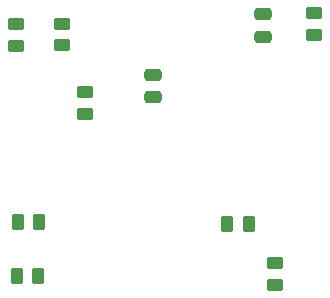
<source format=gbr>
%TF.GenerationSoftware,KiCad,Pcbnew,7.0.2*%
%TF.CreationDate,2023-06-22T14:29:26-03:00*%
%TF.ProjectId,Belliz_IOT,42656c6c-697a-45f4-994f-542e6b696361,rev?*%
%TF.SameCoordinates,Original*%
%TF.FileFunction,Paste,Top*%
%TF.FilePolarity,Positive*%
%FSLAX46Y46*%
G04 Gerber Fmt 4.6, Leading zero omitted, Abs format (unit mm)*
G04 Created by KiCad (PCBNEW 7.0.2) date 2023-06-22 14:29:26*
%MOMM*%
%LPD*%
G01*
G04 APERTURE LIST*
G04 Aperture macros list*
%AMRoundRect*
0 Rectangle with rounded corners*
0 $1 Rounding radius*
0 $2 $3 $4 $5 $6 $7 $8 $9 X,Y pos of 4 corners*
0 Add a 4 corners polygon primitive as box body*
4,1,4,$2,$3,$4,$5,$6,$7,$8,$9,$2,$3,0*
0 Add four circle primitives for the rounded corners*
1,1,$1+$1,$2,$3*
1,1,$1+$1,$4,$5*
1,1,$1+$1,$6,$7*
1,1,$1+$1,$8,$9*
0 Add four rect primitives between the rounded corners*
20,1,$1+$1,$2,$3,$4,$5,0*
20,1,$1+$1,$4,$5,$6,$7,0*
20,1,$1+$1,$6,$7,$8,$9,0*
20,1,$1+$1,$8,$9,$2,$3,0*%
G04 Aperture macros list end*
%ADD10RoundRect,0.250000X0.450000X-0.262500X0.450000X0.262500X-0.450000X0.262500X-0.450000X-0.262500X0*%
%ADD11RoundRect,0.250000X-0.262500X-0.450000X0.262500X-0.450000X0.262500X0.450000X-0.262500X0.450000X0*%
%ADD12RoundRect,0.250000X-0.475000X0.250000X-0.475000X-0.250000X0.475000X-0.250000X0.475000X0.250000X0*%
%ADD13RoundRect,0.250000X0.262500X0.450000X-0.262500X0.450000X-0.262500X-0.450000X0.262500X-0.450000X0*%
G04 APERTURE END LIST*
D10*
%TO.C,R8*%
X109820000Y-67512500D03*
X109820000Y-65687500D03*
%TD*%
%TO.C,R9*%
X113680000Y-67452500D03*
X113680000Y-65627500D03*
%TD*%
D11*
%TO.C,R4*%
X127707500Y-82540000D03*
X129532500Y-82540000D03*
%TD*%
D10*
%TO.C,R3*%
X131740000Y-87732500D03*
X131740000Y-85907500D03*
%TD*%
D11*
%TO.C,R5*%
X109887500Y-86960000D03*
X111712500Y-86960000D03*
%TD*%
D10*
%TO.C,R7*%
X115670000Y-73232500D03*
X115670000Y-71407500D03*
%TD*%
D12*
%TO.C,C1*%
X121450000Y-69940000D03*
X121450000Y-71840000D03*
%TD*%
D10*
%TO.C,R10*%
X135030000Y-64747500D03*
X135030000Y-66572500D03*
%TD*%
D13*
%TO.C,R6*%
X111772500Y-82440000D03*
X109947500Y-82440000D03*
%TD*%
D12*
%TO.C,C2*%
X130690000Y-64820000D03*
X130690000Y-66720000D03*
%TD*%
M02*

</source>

━━━━

— To do —
From the first line to the last, repeat the entries exactly and leave out the pictures.

— The completed task —
<source format=gbr>
%TF.GenerationSoftware,KiCad,Pcbnew,7.0.2*%
%TF.CreationDate,2023-06-22T14:29:26-03:00*%
%TF.ProjectId,Belliz_IOT,42656c6c-697a-45f4-994f-542e6b696361,rev?*%
%TF.SameCoordinates,Original*%
%TF.FileFunction,Paste,Top*%
%TF.FilePolarity,Positive*%
%FSLAX46Y46*%
G04 Gerber Fmt 4.6, Leading zero omitted, Abs format (unit mm)*
G04 Created by KiCad (PCBNEW 7.0.2) date 2023-06-22 14:29:26*
%MOMM*%
%LPD*%
G01*
G04 APERTURE LIST*
G04 Aperture macros list*
%AMRoundRect*
0 Rectangle with rounded corners*
0 $1 Rounding radius*
0 $2 $3 $4 $5 $6 $7 $8 $9 X,Y pos of 4 corners*
0 Add a 4 corners polygon primitive as box body*
4,1,4,$2,$3,$4,$5,$6,$7,$8,$9,$2,$3,0*
0 Add four circle primitives for the rounded corners*
1,1,$1+$1,$2,$3*
1,1,$1+$1,$4,$5*
1,1,$1+$1,$6,$7*
1,1,$1+$1,$8,$9*
0 Add four rect primitives between the rounded corners*
20,1,$1+$1,$2,$3,$4,$5,0*
20,1,$1+$1,$4,$5,$6,$7,0*
20,1,$1+$1,$6,$7,$8,$9,0*
20,1,$1+$1,$8,$9,$2,$3,0*%
G04 Aperture macros list end*
%ADD10RoundRect,0.250000X0.450000X-0.262500X0.450000X0.262500X-0.450000X0.262500X-0.450000X-0.262500X0*%
%ADD11RoundRect,0.250000X-0.262500X-0.450000X0.262500X-0.450000X0.262500X0.450000X-0.262500X0.450000X0*%
%ADD12RoundRect,0.250000X-0.475000X0.250000X-0.475000X-0.250000X0.475000X-0.250000X0.475000X0.250000X0*%
%ADD13RoundRect,0.250000X0.262500X0.450000X-0.262500X0.450000X-0.262500X-0.450000X0.262500X-0.450000X0*%
G04 APERTURE END LIST*
D10*
%TO.C,R8*%
X109820000Y-67512500D03*
X109820000Y-65687500D03*
%TD*%
%TO.C,R9*%
X113680000Y-67452500D03*
X113680000Y-65627500D03*
%TD*%
D11*
%TO.C,R4*%
X127707500Y-82540000D03*
X129532500Y-82540000D03*
%TD*%
D10*
%TO.C,R3*%
X131740000Y-87732500D03*
X131740000Y-85907500D03*
%TD*%
D11*
%TO.C,R5*%
X109887500Y-86960000D03*
X111712500Y-86960000D03*
%TD*%
D10*
%TO.C,R7*%
X115670000Y-73232500D03*
X115670000Y-71407500D03*
%TD*%
D12*
%TO.C,C1*%
X121450000Y-69940000D03*
X121450000Y-71840000D03*
%TD*%
D10*
%TO.C,R10*%
X135030000Y-64747500D03*
X135030000Y-66572500D03*
%TD*%
D13*
%TO.C,R6*%
X111772500Y-82440000D03*
X109947500Y-82440000D03*
%TD*%
D12*
%TO.C,C2*%
X130690000Y-64820000D03*
X130690000Y-66720000D03*
%TD*%
M02*

</source>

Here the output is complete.